● **YOUR TASKS**
• 1. According to the article on Allopathes desbonni, in which family is this coral placed?
• 2. Set down the part of the article on Allopathes desbonni starting with "Allopathes desbonni is" and going on through "Central Atlantic Ocean).", word for word.

● **READING PASSAGE**

-*-*-

Allopathes desbonni

Scientific classification
- Kingdom: Animalia
- Phylum: Cnidaria
- Subphylum: Anthozoa
- Class: Hexacorallia
- Order: Antipatharia
- Family: Antipathidae
- Genus: Allopathes
- Species: A. desbonni
- Binomial name: Allopathes desbonni (Duchassaing & Michelotti, 1864)
- Synonyms: Antipathes desbonni (Duchassaing & Michelotti, 1864); Cirrhipathes desbonni Duchassaing & Michelotti, 1864; Cirripathes desbonni Duchassaing & Michelotti, 1864;

= Allopathes desbonni =

- Authority: (Duchassaing & Michelotti, 1864)
- Synonyms: Antipathes desbonni (Duchassaing & Michelotti, 1864), Cirrhipathes desbonni Duchassaing & Michelotti, 1864, Cirripathes desbonni Duchassaing & Michelotti, 1864

Species of coral

Allopathes desbonni is a species of coral in the family Antipathidae. It was described by Édouard Placide Duchassaing de Fontbressin and Giovanni Michelotti in 1864. The species is known from the Gulf of Mexico and from near the Lesser Antilles (West Central Atlantic Ocean).

-*-*-

● **RECORDS SUPPLIED**
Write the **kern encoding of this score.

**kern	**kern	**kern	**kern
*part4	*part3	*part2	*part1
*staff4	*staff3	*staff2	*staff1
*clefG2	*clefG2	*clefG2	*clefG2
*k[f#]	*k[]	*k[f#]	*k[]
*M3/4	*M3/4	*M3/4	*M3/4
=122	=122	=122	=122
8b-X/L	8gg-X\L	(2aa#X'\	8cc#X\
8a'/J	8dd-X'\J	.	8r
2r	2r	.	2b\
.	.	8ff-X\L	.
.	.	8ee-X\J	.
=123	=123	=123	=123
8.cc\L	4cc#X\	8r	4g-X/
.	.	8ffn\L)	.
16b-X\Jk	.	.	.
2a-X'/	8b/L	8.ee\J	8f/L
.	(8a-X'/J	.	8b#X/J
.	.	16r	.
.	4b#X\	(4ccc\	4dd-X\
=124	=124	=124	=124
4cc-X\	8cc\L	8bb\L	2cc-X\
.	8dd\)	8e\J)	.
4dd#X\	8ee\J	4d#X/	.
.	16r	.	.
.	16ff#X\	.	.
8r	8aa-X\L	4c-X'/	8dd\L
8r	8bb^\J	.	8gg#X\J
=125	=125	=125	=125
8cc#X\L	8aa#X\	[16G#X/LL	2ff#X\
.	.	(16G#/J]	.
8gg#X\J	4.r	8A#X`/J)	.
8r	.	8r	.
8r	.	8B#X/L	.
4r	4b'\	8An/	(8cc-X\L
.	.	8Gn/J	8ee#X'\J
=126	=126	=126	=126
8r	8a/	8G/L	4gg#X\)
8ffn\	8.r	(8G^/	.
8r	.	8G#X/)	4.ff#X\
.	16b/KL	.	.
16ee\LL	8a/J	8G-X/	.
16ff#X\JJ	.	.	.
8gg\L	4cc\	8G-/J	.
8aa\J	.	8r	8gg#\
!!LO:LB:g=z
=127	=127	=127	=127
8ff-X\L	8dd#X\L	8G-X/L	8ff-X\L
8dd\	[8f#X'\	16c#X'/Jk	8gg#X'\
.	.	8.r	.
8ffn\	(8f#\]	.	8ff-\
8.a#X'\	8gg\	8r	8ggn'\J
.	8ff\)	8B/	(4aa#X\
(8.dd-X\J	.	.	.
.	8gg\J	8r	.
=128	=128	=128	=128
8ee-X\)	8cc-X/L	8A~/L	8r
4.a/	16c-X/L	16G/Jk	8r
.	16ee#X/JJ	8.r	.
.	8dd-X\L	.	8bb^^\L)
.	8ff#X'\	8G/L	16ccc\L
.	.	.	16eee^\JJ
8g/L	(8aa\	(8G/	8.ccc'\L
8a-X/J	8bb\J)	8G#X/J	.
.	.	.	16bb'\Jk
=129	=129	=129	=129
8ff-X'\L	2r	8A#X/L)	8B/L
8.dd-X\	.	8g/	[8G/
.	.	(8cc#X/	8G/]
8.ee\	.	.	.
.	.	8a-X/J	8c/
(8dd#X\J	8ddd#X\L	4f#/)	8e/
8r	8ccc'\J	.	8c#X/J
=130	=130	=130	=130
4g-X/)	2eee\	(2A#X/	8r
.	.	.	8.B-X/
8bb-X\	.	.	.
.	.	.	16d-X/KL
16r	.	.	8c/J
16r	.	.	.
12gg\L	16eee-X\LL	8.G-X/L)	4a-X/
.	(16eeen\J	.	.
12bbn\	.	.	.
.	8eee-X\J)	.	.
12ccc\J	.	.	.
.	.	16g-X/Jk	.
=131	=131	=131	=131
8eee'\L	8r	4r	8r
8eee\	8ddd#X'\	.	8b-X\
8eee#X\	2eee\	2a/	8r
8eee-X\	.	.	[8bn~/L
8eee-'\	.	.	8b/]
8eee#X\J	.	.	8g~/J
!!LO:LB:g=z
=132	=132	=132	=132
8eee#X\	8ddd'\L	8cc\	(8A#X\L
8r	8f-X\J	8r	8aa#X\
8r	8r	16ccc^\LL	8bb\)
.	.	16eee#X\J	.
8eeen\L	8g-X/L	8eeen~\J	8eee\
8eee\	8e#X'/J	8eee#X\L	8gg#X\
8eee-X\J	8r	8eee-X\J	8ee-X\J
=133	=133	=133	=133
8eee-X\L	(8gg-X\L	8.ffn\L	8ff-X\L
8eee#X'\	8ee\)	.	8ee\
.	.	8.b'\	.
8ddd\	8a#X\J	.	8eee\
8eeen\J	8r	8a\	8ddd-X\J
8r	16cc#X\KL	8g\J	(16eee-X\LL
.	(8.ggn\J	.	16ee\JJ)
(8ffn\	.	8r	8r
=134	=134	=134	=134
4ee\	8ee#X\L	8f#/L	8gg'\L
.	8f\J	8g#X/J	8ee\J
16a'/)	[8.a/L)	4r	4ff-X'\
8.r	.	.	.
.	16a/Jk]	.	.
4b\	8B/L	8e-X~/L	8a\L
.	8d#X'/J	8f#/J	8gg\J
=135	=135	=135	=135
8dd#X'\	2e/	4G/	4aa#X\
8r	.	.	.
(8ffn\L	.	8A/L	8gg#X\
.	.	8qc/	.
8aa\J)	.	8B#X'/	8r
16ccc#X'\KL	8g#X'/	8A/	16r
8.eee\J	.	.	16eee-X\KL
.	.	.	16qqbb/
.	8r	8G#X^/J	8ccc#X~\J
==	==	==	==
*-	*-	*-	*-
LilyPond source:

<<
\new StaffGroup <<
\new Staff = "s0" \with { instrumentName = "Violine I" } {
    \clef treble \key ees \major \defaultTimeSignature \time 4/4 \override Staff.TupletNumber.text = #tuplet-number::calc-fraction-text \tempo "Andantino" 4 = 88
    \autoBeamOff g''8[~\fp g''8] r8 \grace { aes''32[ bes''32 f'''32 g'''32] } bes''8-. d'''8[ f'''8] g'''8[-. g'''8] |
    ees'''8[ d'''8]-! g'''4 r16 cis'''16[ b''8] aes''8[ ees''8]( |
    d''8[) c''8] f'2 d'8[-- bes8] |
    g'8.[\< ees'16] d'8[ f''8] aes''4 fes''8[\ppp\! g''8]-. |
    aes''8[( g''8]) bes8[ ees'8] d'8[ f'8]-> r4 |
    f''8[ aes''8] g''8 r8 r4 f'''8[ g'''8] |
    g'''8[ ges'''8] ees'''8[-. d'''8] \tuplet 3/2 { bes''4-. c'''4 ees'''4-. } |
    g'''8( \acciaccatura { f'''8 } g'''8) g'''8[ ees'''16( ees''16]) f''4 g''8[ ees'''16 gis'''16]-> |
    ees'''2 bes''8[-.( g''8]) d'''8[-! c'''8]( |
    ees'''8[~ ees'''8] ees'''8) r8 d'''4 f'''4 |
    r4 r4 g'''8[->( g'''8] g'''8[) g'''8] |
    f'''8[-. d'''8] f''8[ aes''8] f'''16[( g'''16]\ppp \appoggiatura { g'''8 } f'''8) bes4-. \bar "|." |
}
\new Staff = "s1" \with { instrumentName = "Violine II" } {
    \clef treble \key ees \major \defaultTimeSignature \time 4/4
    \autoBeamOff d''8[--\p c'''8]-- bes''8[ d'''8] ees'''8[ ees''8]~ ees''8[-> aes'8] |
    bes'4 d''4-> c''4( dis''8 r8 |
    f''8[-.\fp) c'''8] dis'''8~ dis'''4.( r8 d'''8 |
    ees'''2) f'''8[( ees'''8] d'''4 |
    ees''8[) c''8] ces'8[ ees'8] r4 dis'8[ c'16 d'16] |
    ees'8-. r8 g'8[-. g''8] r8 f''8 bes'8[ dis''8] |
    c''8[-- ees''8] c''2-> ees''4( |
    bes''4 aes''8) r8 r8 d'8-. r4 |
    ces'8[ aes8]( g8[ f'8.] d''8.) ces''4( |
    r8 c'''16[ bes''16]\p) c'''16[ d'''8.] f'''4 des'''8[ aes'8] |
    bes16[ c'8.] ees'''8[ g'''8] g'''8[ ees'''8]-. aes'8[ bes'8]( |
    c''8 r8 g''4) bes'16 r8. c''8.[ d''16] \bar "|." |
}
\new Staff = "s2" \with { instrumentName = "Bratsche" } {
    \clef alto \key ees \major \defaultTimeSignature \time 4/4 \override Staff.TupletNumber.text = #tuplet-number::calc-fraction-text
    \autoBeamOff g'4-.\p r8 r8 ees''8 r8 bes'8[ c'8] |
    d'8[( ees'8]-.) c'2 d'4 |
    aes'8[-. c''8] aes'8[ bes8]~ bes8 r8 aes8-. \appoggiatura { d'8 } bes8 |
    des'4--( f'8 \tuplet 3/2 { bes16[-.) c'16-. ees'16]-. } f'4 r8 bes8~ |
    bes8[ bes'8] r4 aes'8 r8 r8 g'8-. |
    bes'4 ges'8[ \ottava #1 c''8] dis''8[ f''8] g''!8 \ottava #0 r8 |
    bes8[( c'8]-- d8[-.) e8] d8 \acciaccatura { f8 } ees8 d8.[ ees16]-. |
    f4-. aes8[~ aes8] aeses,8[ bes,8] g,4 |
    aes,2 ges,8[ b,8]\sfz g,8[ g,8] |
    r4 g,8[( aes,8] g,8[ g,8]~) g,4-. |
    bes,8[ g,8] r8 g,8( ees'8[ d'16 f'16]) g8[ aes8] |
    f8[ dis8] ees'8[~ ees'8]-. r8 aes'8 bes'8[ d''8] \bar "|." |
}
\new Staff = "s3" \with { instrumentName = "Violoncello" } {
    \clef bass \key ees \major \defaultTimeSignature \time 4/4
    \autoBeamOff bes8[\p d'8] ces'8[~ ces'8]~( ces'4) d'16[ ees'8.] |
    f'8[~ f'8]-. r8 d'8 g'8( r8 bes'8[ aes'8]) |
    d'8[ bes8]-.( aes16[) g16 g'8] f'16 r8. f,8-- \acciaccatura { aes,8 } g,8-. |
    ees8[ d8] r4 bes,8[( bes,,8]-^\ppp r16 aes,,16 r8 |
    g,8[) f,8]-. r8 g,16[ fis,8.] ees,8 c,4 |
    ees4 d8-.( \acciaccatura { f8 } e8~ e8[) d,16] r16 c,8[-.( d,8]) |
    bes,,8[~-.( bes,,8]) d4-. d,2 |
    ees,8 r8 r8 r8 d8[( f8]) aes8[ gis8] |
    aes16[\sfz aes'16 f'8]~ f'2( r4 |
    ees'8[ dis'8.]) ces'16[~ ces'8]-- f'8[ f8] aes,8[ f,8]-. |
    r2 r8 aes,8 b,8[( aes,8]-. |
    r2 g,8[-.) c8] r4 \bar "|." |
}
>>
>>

-*-*-

● **ANSWERS PROVIDED**
• 1. Antipathidae

• 2.
Allopathes desbonni is a species of coral in the family Antipathidae. It was described by Édouard Placide Duchassaing de Fontbressin and Giovanni Michelotti in 1864. The species is known from the Gulf of Mexico and from near the Lesser Antilles (West Central Atlantic Ocean).